Diving Into Shadow Work
Shadow work is a necessary, but incredibly difficult part of spiritual evolution and soul growth. We must dive into the depths of ourselves in order to unearth old pain that needs to be felt and released to further our personal expansion. We do this work continuously as we grow because we are able to tap into new depths as we reach new heights. Shadow work is a part of the process as we navigate the ups and downs of our human experience, and it allow us to release old patterns, emotions, and pain so we can continue to grow into our best selves. Since we live, heal, and grow in cycles, our shadow work can also feel repetitive. We will often come to the conclusion that we are finished working on a particular cycle, but later discover that we need to work on that cycle again on a deeper level. This is incredibly common, and I’ve experienced it many times myself.
We can only do so much shadow work at one time, and there is a limit to how deeply we’re able to witness ourselves that directly relates to our soul growth. The amount of light you can hold in your body determines your capacity to witness your own darkness. Love and connection are the antidote for pain and suffering, and so we must experience them hand in hand in order to successfully release what is no longer serving us. Once we love ourselves enough to sit with our pain long enough to feel it, we are able to let it go once and for all. This allows us to break free of cycles that we’ve been repeating because we’re no longer avoiding the work that must be done, and after we do that work we’re able to move forward in a new way. Our life circumstances only change when we find the courage and strength to change our mindsets and behaviors.
Shadow work gives us the opportunity to change these things by shifting the way we look at ourselves and how we relate to the rest of the world. When we’re operating from our wounding, this unresolved pain that’s trapped inside of us, we aren’t able to see our circumstances clearly. These wounds that are bleeding under the surface skew our viewpoint and make it seem like the world is out to get us. It feels like the pain is insurmountable and growing out of control, and this triggers us into fear and avoidance. Sidestepping our pain delays our blessings, and facing it brings us into alignment. Once we decide to stop the cycle of avoidance and face the difficult parts of ourselves, we can finally be free from our trauma responses. These old triggers are only present as long as we allow the root pains to exist unchecked.

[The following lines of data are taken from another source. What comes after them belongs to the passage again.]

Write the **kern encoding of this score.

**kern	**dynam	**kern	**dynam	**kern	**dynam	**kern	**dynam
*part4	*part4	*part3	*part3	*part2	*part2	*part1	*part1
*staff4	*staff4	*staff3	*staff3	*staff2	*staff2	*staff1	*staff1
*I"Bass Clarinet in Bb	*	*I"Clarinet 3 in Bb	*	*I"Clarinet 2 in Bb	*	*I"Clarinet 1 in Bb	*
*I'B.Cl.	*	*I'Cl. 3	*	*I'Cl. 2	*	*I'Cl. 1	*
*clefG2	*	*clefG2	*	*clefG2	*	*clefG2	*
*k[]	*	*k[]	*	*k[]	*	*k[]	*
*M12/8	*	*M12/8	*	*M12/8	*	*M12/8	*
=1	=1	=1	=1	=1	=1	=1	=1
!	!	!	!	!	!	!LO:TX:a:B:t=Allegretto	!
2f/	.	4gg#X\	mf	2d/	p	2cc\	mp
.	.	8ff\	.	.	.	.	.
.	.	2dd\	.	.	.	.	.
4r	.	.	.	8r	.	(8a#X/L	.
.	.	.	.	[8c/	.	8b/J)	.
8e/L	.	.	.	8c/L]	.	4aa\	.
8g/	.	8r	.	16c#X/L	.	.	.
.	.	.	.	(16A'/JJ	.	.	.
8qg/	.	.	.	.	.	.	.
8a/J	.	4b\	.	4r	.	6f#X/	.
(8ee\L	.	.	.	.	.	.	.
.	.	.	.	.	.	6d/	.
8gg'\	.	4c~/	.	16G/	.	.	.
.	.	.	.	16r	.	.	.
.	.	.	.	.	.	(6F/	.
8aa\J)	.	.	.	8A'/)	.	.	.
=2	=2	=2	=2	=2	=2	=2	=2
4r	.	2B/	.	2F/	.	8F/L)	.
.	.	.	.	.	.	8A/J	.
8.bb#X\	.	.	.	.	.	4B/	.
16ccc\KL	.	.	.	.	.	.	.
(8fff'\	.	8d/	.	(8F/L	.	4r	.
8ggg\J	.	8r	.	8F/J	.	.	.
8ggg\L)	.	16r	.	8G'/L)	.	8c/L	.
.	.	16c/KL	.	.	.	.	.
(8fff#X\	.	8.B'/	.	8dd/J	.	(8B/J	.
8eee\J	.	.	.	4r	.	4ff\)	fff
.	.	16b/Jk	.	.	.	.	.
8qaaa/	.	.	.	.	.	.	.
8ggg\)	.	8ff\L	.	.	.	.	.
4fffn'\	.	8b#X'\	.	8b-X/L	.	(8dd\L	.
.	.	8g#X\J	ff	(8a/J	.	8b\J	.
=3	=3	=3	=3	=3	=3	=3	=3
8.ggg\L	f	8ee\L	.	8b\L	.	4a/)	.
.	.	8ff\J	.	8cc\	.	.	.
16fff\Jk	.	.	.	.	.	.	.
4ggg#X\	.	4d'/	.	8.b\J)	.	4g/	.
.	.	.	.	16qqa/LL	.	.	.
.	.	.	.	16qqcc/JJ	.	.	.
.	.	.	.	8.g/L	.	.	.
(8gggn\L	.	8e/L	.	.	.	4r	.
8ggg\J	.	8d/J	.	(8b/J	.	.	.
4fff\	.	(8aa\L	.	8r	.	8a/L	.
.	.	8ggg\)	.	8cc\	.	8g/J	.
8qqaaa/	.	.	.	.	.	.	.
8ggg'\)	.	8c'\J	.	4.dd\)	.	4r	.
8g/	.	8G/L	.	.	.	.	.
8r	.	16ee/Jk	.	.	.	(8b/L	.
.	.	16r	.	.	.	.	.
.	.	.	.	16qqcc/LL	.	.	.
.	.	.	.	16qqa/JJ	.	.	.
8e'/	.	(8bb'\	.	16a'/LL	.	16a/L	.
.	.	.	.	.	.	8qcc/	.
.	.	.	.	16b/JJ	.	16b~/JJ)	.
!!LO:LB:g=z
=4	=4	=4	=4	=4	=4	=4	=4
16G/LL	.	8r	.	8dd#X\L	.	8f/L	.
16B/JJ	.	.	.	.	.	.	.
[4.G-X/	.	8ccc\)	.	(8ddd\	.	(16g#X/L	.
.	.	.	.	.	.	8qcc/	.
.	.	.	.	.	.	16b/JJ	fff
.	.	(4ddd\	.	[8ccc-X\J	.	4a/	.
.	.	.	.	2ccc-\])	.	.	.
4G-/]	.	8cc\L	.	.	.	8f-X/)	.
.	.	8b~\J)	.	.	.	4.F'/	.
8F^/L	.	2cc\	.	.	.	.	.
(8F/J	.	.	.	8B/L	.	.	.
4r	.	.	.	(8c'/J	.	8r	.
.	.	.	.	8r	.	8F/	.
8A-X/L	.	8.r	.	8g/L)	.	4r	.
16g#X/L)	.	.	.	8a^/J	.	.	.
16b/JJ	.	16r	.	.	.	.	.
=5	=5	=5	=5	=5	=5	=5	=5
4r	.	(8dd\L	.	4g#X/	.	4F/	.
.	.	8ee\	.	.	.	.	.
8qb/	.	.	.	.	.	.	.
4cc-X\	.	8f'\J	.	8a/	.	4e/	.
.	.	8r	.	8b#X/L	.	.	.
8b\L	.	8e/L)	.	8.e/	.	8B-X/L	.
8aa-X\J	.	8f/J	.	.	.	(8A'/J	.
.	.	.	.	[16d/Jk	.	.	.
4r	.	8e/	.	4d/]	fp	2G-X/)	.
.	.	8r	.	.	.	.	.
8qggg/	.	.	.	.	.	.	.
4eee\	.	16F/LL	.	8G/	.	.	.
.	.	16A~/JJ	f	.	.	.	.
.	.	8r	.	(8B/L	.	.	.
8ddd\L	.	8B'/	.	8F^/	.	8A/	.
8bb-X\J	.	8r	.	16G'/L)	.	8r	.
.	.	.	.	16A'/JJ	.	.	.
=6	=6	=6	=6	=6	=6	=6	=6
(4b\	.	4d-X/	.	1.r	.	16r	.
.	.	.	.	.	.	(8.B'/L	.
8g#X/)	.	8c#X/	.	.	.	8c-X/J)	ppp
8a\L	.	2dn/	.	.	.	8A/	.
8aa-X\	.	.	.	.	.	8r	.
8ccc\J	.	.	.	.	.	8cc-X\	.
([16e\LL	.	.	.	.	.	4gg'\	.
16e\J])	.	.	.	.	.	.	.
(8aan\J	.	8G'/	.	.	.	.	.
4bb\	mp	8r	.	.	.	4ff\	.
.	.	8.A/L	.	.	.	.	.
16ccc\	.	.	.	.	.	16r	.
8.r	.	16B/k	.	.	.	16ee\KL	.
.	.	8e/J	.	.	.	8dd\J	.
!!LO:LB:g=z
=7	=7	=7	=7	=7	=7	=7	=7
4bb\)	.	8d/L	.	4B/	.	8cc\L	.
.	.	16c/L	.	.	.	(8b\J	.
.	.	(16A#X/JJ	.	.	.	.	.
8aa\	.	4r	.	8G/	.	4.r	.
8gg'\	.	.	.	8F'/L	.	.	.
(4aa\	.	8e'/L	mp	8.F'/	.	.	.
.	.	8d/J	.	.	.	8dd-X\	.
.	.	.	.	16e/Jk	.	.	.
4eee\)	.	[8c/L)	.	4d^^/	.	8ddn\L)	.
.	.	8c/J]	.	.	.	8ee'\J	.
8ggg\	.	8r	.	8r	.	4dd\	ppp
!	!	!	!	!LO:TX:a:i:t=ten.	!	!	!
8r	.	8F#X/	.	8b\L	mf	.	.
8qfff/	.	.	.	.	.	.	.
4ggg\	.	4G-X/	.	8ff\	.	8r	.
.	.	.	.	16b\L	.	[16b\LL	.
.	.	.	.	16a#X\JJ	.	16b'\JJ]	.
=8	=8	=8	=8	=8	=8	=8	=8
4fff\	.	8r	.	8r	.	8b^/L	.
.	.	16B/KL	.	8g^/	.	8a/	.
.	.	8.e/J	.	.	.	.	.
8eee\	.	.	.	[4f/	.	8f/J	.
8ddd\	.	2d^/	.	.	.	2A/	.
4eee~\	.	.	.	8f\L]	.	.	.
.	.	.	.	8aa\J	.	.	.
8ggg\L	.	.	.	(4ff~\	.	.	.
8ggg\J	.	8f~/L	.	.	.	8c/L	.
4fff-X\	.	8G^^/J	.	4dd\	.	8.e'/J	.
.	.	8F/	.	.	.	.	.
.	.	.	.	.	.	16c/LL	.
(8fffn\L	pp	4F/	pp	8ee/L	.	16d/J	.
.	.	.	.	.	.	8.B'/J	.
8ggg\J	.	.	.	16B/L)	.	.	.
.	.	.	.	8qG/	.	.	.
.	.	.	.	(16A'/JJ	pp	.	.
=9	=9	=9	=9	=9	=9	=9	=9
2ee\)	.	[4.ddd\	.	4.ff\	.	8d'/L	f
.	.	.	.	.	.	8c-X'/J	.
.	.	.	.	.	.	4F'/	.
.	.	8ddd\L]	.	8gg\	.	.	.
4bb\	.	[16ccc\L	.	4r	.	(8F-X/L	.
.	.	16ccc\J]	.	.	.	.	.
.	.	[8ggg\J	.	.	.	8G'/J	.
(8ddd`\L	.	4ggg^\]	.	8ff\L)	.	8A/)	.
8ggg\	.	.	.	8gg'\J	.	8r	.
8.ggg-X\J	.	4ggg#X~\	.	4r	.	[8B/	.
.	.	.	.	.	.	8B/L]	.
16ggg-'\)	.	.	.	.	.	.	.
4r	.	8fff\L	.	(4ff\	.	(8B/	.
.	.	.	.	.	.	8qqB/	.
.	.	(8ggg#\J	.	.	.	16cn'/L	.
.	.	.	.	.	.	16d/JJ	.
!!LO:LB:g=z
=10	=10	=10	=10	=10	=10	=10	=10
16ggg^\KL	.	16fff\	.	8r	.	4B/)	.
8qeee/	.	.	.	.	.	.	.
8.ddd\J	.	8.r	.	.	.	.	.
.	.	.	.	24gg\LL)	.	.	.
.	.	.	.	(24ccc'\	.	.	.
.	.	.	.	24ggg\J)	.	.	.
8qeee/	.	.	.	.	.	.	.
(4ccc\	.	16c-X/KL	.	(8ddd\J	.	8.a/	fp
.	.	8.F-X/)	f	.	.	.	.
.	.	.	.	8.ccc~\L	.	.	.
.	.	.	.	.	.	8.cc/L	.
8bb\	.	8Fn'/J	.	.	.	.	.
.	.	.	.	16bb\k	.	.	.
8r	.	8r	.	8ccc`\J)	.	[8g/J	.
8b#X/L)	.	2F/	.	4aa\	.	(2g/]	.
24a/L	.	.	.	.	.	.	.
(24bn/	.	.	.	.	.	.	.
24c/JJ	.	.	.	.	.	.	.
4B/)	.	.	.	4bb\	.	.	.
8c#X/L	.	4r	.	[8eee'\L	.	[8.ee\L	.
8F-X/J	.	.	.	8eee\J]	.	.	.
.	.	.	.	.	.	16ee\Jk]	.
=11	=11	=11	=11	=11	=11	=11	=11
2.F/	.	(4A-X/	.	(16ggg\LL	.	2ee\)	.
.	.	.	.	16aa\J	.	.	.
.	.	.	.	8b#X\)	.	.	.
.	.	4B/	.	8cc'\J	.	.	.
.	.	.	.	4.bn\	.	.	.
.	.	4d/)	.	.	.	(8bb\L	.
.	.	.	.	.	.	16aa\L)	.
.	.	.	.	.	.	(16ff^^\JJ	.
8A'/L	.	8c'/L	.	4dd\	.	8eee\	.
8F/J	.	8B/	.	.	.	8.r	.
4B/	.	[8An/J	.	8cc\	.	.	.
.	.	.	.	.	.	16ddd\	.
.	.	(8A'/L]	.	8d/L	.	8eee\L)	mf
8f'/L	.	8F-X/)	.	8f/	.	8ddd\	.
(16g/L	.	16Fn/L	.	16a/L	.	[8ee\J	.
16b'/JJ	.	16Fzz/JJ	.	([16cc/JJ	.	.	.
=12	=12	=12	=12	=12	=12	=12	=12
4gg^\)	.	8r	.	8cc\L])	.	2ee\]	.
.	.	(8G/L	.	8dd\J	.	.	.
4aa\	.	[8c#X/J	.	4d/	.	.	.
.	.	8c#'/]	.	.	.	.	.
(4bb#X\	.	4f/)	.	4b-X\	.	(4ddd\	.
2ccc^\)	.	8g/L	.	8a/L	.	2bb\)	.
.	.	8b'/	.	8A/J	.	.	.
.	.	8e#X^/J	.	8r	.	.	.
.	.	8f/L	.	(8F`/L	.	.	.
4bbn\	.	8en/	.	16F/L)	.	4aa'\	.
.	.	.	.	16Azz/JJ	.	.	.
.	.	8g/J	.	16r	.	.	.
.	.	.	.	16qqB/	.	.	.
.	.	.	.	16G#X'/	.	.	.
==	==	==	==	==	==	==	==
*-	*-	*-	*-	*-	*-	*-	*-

In order to truly create change in our lives, we must face the parts of ourselves that are perpetuating our own suffering. We have to push through the fear and doubt that block us from our ultimate freedom. Ignoring the problem never results in its solution, and sometimes we have to adapt when we discover that we are part of the problem in our lives. If your life is a constant string of catastrophes right now, know that you’re not alone, and that you alone have the ability to bring peace and serenity into your daily life. It’s a choice that leads to a hundred more choices that eventually add up to you breaking the cycle. If you’re strong enough to face your part in the misery, you’re strong enough to make the necessary changes that will ultimately bring that misery to an end.
If you’d like to begin diving into this work, I would encourage you to ask yourself what you’re avoiding right now. Take some time to journal about the thoughts and emotions that come up when you ask yourself that question. Ask yourself why you’re avoiding it, and think about what might happen if you were able to resolve that issue. Figure out what caused this issue in the first place, and ask yourself what actions and decisions led you here. It’s easy to blame others or your circumstances, but if you’re stuck in a cycle, you’re contributing to that stuckness through your action or inaction. Are you a victim of your circumstances or are you the leader of your own life and destiny? You must choose one of these paths every day. The second one might still be messy, but it has the potential to be the most freeing experience of your life.